(Stored data entries)
'''

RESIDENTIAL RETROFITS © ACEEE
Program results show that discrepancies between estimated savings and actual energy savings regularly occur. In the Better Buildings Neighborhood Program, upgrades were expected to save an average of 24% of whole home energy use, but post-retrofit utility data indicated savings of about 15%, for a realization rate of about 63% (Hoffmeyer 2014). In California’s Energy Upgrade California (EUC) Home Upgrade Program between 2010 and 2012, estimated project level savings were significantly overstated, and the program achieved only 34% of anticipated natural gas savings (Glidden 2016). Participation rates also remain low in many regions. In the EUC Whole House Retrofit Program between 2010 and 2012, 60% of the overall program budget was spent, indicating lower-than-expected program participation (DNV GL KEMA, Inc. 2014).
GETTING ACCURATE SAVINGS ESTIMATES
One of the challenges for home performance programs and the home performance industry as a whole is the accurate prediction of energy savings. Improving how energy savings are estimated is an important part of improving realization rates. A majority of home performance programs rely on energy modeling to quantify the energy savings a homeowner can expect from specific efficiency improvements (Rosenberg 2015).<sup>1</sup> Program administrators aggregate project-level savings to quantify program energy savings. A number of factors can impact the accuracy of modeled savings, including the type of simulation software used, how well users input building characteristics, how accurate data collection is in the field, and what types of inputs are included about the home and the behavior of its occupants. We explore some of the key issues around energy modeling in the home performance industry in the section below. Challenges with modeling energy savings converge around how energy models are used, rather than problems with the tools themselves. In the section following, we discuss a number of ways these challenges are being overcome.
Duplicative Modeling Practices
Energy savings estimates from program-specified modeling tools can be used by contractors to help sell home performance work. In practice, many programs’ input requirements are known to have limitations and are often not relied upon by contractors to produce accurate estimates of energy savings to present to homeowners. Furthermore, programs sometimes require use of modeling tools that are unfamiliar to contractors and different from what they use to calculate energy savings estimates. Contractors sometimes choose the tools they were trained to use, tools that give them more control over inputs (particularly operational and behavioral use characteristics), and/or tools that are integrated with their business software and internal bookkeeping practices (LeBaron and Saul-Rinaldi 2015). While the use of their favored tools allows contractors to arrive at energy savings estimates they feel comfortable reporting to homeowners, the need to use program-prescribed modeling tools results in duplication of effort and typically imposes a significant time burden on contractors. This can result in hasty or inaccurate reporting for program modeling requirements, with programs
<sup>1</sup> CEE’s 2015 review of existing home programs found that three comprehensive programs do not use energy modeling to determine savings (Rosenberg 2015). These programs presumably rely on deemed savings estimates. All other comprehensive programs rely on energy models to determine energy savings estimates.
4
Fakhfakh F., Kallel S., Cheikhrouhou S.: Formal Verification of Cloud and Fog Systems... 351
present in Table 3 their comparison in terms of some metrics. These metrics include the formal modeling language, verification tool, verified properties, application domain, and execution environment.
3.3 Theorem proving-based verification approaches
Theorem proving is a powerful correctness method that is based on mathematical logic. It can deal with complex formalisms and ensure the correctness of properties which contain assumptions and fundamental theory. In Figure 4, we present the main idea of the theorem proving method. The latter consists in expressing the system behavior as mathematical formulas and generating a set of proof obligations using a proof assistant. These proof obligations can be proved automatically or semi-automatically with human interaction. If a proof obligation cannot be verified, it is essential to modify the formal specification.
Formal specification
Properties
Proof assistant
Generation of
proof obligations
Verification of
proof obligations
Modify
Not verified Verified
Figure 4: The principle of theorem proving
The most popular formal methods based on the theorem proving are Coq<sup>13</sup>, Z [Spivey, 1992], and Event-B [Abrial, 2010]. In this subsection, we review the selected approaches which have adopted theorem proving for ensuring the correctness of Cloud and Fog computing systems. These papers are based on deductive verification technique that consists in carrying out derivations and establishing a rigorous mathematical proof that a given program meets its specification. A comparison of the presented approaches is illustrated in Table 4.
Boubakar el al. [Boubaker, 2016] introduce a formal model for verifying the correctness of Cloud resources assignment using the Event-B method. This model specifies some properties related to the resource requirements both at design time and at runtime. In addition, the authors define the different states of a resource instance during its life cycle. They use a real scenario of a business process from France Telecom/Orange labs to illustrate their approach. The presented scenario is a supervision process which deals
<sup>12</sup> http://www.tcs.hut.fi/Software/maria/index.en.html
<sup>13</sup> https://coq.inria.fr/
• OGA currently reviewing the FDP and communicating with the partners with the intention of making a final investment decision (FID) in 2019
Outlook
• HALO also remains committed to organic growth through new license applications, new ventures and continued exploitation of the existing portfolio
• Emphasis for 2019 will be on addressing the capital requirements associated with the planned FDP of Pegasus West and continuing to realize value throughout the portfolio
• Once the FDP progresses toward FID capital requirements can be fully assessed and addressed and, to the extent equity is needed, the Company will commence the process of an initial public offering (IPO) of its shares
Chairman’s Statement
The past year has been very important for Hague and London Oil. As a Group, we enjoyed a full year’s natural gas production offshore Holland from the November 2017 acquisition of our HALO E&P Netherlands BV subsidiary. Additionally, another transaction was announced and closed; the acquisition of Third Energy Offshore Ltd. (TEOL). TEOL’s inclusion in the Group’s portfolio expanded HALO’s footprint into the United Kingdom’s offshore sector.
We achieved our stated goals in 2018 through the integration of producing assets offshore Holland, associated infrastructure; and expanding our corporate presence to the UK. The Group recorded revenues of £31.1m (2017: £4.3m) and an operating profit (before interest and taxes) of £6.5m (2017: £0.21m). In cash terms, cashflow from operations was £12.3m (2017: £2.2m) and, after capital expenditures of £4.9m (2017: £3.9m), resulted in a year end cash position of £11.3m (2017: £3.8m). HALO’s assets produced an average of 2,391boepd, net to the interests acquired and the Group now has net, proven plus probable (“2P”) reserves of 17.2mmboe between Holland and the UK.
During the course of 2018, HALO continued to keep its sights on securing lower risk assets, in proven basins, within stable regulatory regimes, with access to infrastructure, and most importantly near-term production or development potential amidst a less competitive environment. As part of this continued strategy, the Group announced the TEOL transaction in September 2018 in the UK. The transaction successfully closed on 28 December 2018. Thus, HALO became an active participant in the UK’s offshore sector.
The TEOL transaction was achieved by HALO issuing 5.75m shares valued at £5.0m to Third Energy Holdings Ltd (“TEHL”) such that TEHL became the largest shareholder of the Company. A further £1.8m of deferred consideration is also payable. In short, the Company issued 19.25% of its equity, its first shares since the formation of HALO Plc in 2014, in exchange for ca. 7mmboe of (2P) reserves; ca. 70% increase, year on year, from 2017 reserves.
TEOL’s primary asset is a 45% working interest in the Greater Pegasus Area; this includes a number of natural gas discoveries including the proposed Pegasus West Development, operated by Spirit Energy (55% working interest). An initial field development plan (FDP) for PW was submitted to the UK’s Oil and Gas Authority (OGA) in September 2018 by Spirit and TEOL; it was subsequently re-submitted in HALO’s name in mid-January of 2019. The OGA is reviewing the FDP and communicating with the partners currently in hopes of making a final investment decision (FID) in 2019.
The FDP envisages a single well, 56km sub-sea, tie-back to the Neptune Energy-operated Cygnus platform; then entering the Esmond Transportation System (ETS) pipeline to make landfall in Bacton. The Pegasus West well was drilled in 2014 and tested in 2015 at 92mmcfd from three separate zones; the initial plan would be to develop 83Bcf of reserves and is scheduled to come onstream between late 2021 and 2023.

'''

— Task goal —
Output each line of the data exactly as it stands above.

— Exercise output —
RESIDENTIAL RETROFITS © ACEEE
Program results show that discrepancies between estimated savings and actual energy savings regularly occur. In the Better Buildings Neighborhood Program, upgrades were expected to save an average of 24% of whole home energy use, but post-retrofit utility data indicated savings of about 15%, for a realization rate of about 63% (Hoffmeyer 2014). In California’s Energy Upgrade California (EUC) Home Upgrade Program between 2010 and 2012, estimated project level savings were significantly overstated, and the program achieved only 34% of anticipated natural gas savings (Glidden 2016). Participation rates also remain low in many regions. In the EUC Whole House Retrofit Program between 2010 and 2012, 60% of the overall program budget was spent, indicating lower-than-expected program participation (DNV GL KEMA, Inc. 2014).
GETTING ACCURATE SAVINGS ESTIMATES
One of the challenges for home performance programs and the home performance industry as a whole is the accurate prediction of energy savings. Improving how energy savings are estimated is an important part of improving realization rates. A majority of home performance programs rely on energy modeling to quantify the energy savings a homeowner can expect from specific efficiency improvements (Rosenberg 2015).<sup>1</sup> Program administrators aggregate project-level savings to quantify program energy savings. A number of factors can impact the accuracy of modeled savings, including the type of simulation software used, how well users input building characteristics, how accurate data collection is in the field, and what types of inputs are included about the home and the behavior of its occupants. We explore some of the key issues around energy modeling in the home performance industry in the section below. Challenges with modeling energy savings converge around how energy models are used, rather than problems with the tools themselves. In the section following, we discuss a number of ways these challenges are being overcome.
Duplicative Modeling Practices
Energy savings estimates from program-specified modeling tools can be used by contractors to help sell home performance work. In practice, many programs’ input requirements are known to have limitations and are often not relied upon by contractors to produce accurate estimates of energy savings to present to homeowners. Furthermore, programs sometimes require use of modeling tools that are unfamiliar to contractors and different from what they use to calculate energy savings estimates. Contractors sometimes choose the tools they were trained to use, tools that give them more control over inputs (particularly operational and behavioral use characteristics), and/or tools that are integrated with their business software and internal bookkeeping practices (LeBaron and Saul-Rinaldi 2015). While the use of their favored tools allows contractors to arrive at energy savings estimates they feel comfortable reporting to homeowners, the need to use program-prescribed modeling tools results in duplication of effort and typically imposes a significant time burden on contractors. This can result in hasty or inaccurate reporting for program modeling requirements, with programs
<sup>1</sup> CEE’s 2015 review of existing home programs found that three comprehensive programs do not use energy modeling to determine savings (Rosenberg 2015). These programs presumably rely on deemed savings estimates. All other comprehensive programs rely on energy models to determine energy savings estimates.
4
Fakhfakh F., Kallel S., Cheikhrouhou S.: Formal Verification of Cloud and Fog Systems... 351
present in Table 3 their comparison in terms of some metrics. These metrics include the formal modeling language, verification tool, verified properties, application domain, and execution environment.
3.3 Theorem proving-based verification approaches
Theorem proving is a powerful correctness method that is based on mathematical logic. It can deal with complex formalisms and ensure the correctness of properties which contain assumptions and fundamental theory. In Figure 4, we present the main idea of the theorem proving method. The latter consists in expressing the system behavior as mathematical formulas and generating a set of proof obligations using a proof assistant. These proof obligations can be proved automatically or semi-automatically with human interaction. If a proof obligation cannot be verified, it is essential to modify the formal specification.
Formal specification
Properties
Proof assistant
Generation of
proof obligations
Verification of
proof obligations
Modify
Not verified Verified
Figure 4: The principle of theorem proving
The most popular formal methods based on the theorem proving are Coq<sup>13</sup>, Z [Spivey, 1992], and Event-B [Abrial, 2010]. In this subsection, we review the selected approaches which have adopted theorem proving for ensuring the correctness of Cloud and Fog computing systems. These papers are based on deductive verification technique that consists in carrying out derivations and establishing a rigorous mathematical proof that a given program meets its specification. A comparison of the presented approaches is illustrated in Table 4.
Boubakar el al. [Boubaker, 2016] introduce a formal model for verifying the correctness of Cloud resources assignment using the Event-B method. This model specifies some properties related to the resource requirements both at design time and at runtime. In addition, the authors define the different states of a resource instance during its life cycle. They use a real scenario of a business process from France Telecom/Orange labs to illustrate their approach. The presented scenario is a supervision process which deals
<sup>12</sup> http://www.tcs.hut.fi/Software/maria/index.en.html
<sup>13</sup> https://coq.inria.fr/
• OGA currently reviewing the FDP and communicating with the partners with the intention of making a final investment decision (FID) in 2019
Outlook
• HALO also remains committed to organic growth through new license applications, new ventures and continued exploitation of the existing portfolio
• Emphasis for 2019 will be on addressing the capital requirements associated with the planned FDP of Pegasus West and continuing to realize value throughout the portfolio
• Once the FDP progresses toward FID capital requirements can be fully assessed and addressed and, to the extent equity is needed, the Company will commence the process of an initial public offering (IPO) of its shares
Chairman’s Statement
The past year has been very important for Hague and London Oil. As a Group, we enjoyed a full year’s natural gas production offshore Holland from the November 2017 acquisition of our HALO E&P Netherlands BV subsidiary. Additionally, another transaction was announced and closed; the acquisition of Third Energy Offshore Ltd. (TEOL). TEOL’s inclusion in the Group’s portfolio expanded HALO’s footprint into the United Kingdom’s offshore sector.
We achieved our stated goals in 2018 through the integration of producing assets offshore Holland, associated infrastructure; and expanding our corporate presence to the UK. The Group recorded revenues of £31.1m (2017: £4.3m) and an operating profit (before interest and taxes) of £6.5m (2017: £0.21m). In cash terms, cashflow from operations was £12.3m (2017: £2.2m) and, after capital expenditures of £4.9m (2017: £3.9m), resulted in a year end cash position of £11.3m (2017: £3.8m). HALO’s assets produced an average of 2,391boepd, net to the interests acquired and the Group now has net, proven plus probable (“2P”) reserves of 17.2mmboe between Holland and the UK.
During the course of 2018, HALO continued to keep its sights on securing lower risk assets, in proven basins, within stable regulatory regimes, with access to infrastructure, and most importantly near-term production or development potential amidst a less competitive environment. As part of this continued strategy, the Group announced the TEOL transaction in September 2018 in the UK. The transaction successfully closed on 28 December 2018. Thus, HALO became an active participant in the UK’s offshore sector.
The TEOL transaction was achieved by HALO issuing 5.75m shares valued at £5.0m to Third Energy Holdings Ltd (“TEHL”) such that TEHL became the largest shareholder of the Company. A further £1.8m of deferred consideration is also payable. In short, the Company issued 19.25% of its equity, its first shares since the formation of HALO Plc in 2014, in exchange for ca. 7mmboe of (2P) reserves; ca. 70% increase, year on year, from 2017 reserves.
TEOL’s primary asset is a 45% working interest in the Greater Pegasus Area; this includes a number of natural gas discoveries including the proposed Pegasus West Development, operated by Spirit Energy (55% working interest). An initial field development plan (FDP) for PW was submitted to the UK’s Oil and Gas Authority (OGA) in September 2018 by Spirit and TEOL; it was subsequently re-submitted in HALO’s name in mid-January of 2019. The OGA is reviewing the FDP and communicating with the partners currently in hopes of making a final investment decision (FID) in 2019.
The FDP envisages a single well, 56km sub-sea, tie-back to the Neptune Energy-operated Cygnus platform; then entering the Esmond Transportation System (ETS) pipeline to make landfall in Bacton. The Pegasus West well was drilled in 2014 and tested in 2015 at 92mmcfd from three separate zones; the initial plan would be to develop 83Bcf of reserves and is scheduled to come onstream between late 2021 and 2023.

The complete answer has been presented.